• Source data:

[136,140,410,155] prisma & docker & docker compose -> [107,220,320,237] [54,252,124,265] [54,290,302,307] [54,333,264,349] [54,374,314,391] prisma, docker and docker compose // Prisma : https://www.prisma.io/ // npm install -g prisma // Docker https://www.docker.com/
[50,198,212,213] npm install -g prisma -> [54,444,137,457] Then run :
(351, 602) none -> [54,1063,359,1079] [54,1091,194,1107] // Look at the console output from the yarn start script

--

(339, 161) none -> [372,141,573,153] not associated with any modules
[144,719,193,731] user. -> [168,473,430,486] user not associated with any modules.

• About this task: Starting at the line above that contains "[136,140,410,155] prisma &", write out each line exactly until the line that contains "(351, 602) none" has been written, and stop there.

• Answer to the exercise:
[136,140,410,155] prisma & docker & docker compose -> [107,220,320,237] [54,252,124,265] [54,290,302,307] [54,333,264,349] [54,374,314,391] prisma, docker and docker compose // Prisma : https://www.prisma.io/ // npm install -g prisma // Docker https://www.docker.com/
[50,198,212,213] npm install -g prisma -> [54,444,137,457] Then run :
(351, 602) none -> [54,1063,359,1079] [54,1091,194,1107] // Look at the console output from the yarn start script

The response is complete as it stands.